Schutz mit beschränkter Haftung
EILMELDUNG: So quittierten deutsche Nachrichten-Agenturen die Ankündigung von Kommissionschef Juncker, nun endlich den Schutz europäischer Firmen vor neuen amerikanischen Iran-Sanktionen einzuleiten.
Dabei hat es Juncker selbst gar nicht so eilig: Erst am Freitag will er einen Prozess starten, “um die extraterritoriale Wirkung der amerikanischen Sanktionen in der EU zu neutralisieren”.
Klingt merkwürdig, ist es auch. Denn es geht nicht etwa darum, laut und deutlich die Anmaßung der USA zurückzuweisen, weltweit und unilateral Strafen verhängen zu können.

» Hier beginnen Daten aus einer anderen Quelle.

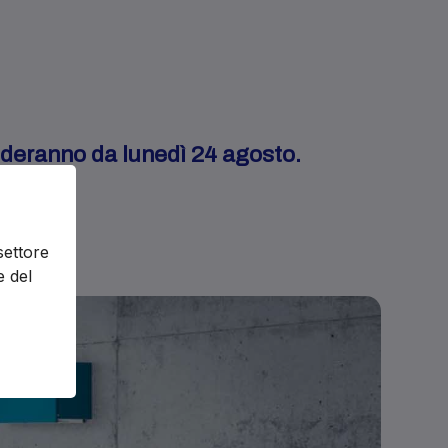
enderanno da lunedì 24 agosto.
settore
e del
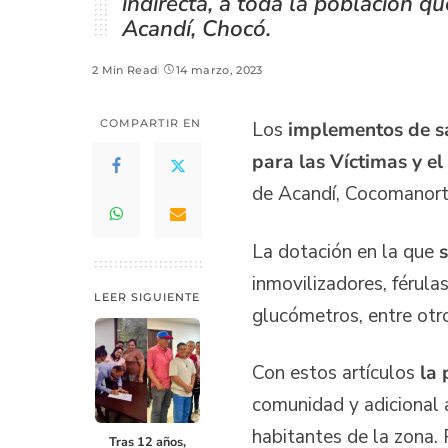
indirecta, a toda la población q
Acandí, Chocó.
2 Min Read
14 marzo, 2023
COMPARTIR EN
Los
implementos de sa
para las Víctimas y el 
de Acandí, Cocomanor
La dotación en la que
s
inmovilizadores, férula
LEER SIGUIENTE
glucómetros, entre otr
Con estos artículos
la 
comunidad y adicional a
habitantes de la zona. 
Tras 12 años,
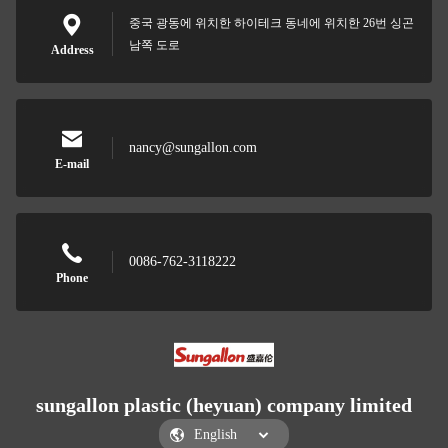
중국 광동에 위치한 하이테크 동네에 위치한 26번 싱곤
남쪽 도로
Address
nancy@sungallon.com
E-mail
0086-762-3118222
Phone
sungallon plastic (heyuan) company limited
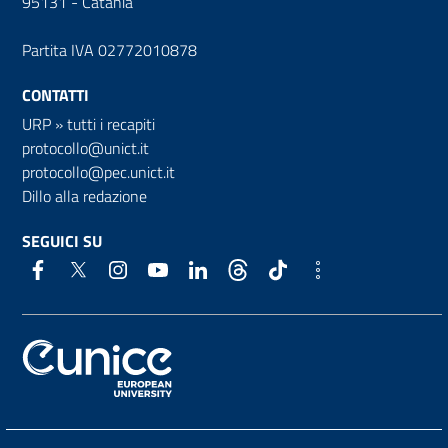
95131 - Catania
Partita IVA 02772010878
CONTATTI
URP
»
tutti i recapiti
protocollo@unict.it
protocollo@pec.unict.it
Dillo alla redazione
SEGUICI SU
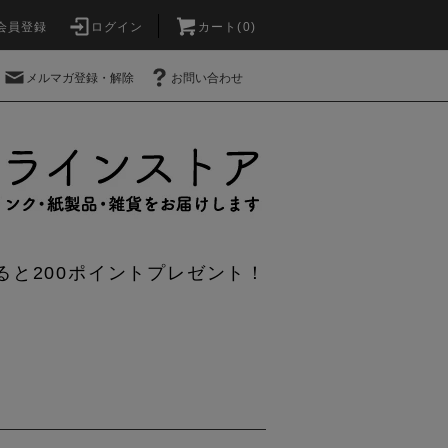
会員登録
ログイン
カート(0)
メルマガ登録・解除
お問い合わせ
ると200ポイントプレゼント！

Es geht lediglich darum, EU-Firmen zu untersagen, sich an die angedrohten US-Sanktionen zu halten. Dafür soll das alte “blocking statute” von 1996 reaktiviert werden.
Die Verordnung wurde vor zwei Jahrzehnten wegen US-Sanktionen zu Kuba, Iran und Libyen verabschiedet. In der Praxis wurde sie aber nie getestet. Wir wissen also nicht, ob sie funktioniert.
Und nun wird sie auch nicht für alle gelten. Wenn überhaupt, dann dürften nur jene Firmen davon profitieren, die nicht in den USA tätig sind. Denn sonst könnten US-Behörden gegen sie vorgehen.
Kanzlerin Merkel machte gleich noch eine weitere Einschränkung. “Wir können schauen, ob wir kleineren und mittleren Unternehmen bestimmte Erleichterungen geben”, sagte sie in Sofia.
Dies werde geprüft – doch großen Konzernen oder gar der” ganzen Wirtschaft” werde man leider nicht helfen können. Schade. Es geht also um einen Schutz mit beschränkter Haftung – also um Symbolpolitik!?
Claus
18. Mai 2018 @ 08:30
Ich glaube nicht, dass ein Manager eines europäischen Unternehmens, das von der USA des Sanktionsbruches bezichtigt wird, in Erfahrung bringen möchte, wie es sich anfühlt, bei der Einreise in die USA zwecks Befragung in Handschellen abgeführt zu werden. In diesen Dingen sind unsere transatlantischen Freunde nicht zimperlich.
Die europäischen „Global Player“ mit Business in den USA werden den Ball schön flach halten, egal, wie Jean-Claude Juncker das sieht oder was er gegen die Sanktionen zu tun gedenkt.
Peter Nemschak
18. Mai 2018 @ 09:59
Man fragt sich, warum die EU den Atomdeal mit Zähnen und Klauen verteidigen will. Er war bequem, ihr politisches Baby, gemeinsames Identifikationsobjekt und hat Zeit – vor allem für den Iran – gekauft. Das ist Faktum und nicht bloß Trumps Interpretation. Die Entwicklung von Waffenträgertechnologie ist technologisch wesentlich anspruchsvoller als die bereits in die Jahre (74 !!!) gekommene Technologie zur Erzeugung nuklearer Sprengköpfe. Das musste auch Kim, dessen Raketen häufig mehr schlecht als recht funktionierten, erfahren. Den Einfluss des Iran und seines Verbündeten Russland in der Region Mittlerer Osten nicht ausufern zu lassen, hat nicht nur für die USA sondern hätte auch für die EU einen gewissen Charme. Dass die EU militärisch nachrüsten muss, ist eine notwendige, aber nicht hinreichende Bedingung. Eine Militärmacht ist nur glaubwürdig, wenn sie imstande ist, die Androhung von Gewalt auch durchzusetzen. Dazu eignet isch ein nationalstaat besser als ein Bund von Staaten.
Peter Nemschak
17. Mai 2018 @ 18:39
Unter Berücksichtigung der realen Machtverhältnisse war nichts anderes zu erwarten. In Zukunft wird sich Israel mit Rückendeckung der USA und Duldung durch Russland um das iranische Atomprogramm kümmern.